In most of the U.S., plummeting home prices have meant that many homeowners now owe more to their banks than their houses are worth. If they sold out today, they still wouldn’t be able to pay off their loans.
But New York City home values are still high, a fact that is both a burden and an opportunity for people with subprime mortgages. “It’s a good news and bad news story,” said Ismene Speliotis, executive director of New York ACORN Housing Company, which develops buildings and counsels homeowners. In the good scenario, Speliotis continued, “if a company wants to work it out,” the relatively stable home values allow for a workout plan that can get people into fixed-rate loans. “But the bad news is, that there’s also a huge incentive to foreclose and resell.”
The White House has entered the sub-prime fray by proposing a voluntary five-year freeze on interest rates. This might help George Christian – the threatened homeowner in the Bronx – avoid losing his home, but only temporarily, unless some refinancing mechanism is put in place in the interim. And it would not help people who are already in default, so Hector Morera Jr. – whose mortgage is skyrocketing in East New York – would still be teetering towards foreclosure. Even backers of the Bush proposal acknowledge it would help only a small fraction of those in need.

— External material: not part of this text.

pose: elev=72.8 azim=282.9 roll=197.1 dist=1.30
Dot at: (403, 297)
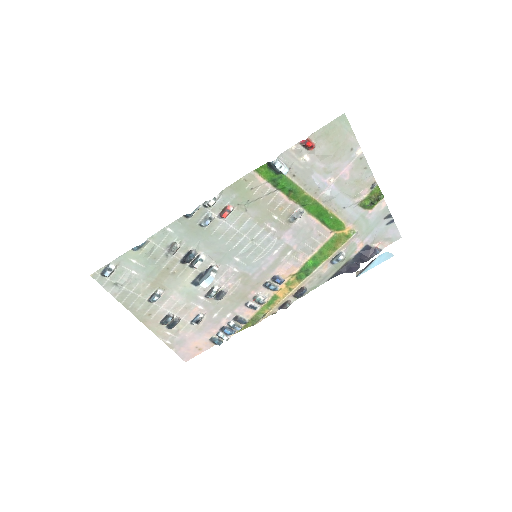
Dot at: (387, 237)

“Where’s my president?” Morera asks. “Why isn’t he giving me a helping hand? Why isn’t he helping people who are losing their homes?”
Morera could potentially apply to a program called FHA Secure, in which a bank working with the government-backed Federal Housing Administration would buy out his mortgage and transform it into a long-term fixed-rate loan. But there’s a problem here, too. The FHA limits the size of mortgages it can take on. In New York City, the maximum mortgage the FHA would consider would be $464,449 on a two-family home. Morera already has a subprime loan of $446,250, plus $50,000 he borrowed from his boss, putting him beyond the FHA limit. Several proposals that have been floated to raise the federal mortgage limits, but there has been no action yet.
For folks in the rust belt, where many homes have lost value and are now worth less than the amount of the debt on them, the Center for American Progress has floated an interesting idea. The Center, a think tank in Washington, D.C., proposes that the government create a short-term agency called the Family Foreclosure Rescue Corporation, which would buy non-performing loans and convert them into affordable fixed-rate loans. Though this would require as much as $135 billion in capital and would cost perhaps $200 million to administer, it would ultimately (over 30 years) recover all the money lent and add $7 billion additional dollars to the national treasury. The group argues the government could raise the money by selling bonds that pay 4.75 percent, while charging homeowners 7.25 percent on their new mortgages.
But, of course, this is only a proposal—and so far it’s gotten no political traction.
At the state level, Assemblyman Jim Brennan, a Brooklyn Democrat, and state Senator Frank Padavan, a Queens Republican, have introduced two proposals that would undoubtedly slow down the foreclosure crisis. The first would delay all foreclosures by one year, as was done in the aftermath of the Depression. The second would empower the State of New York Mortgage Agency (known as SONYMA) to issue $3 billion in bonds and use the proceeds to buy up subprime loans and convert them to secure conventional mortgages.
Time will soon tell whether these proposals have enough backing to become law.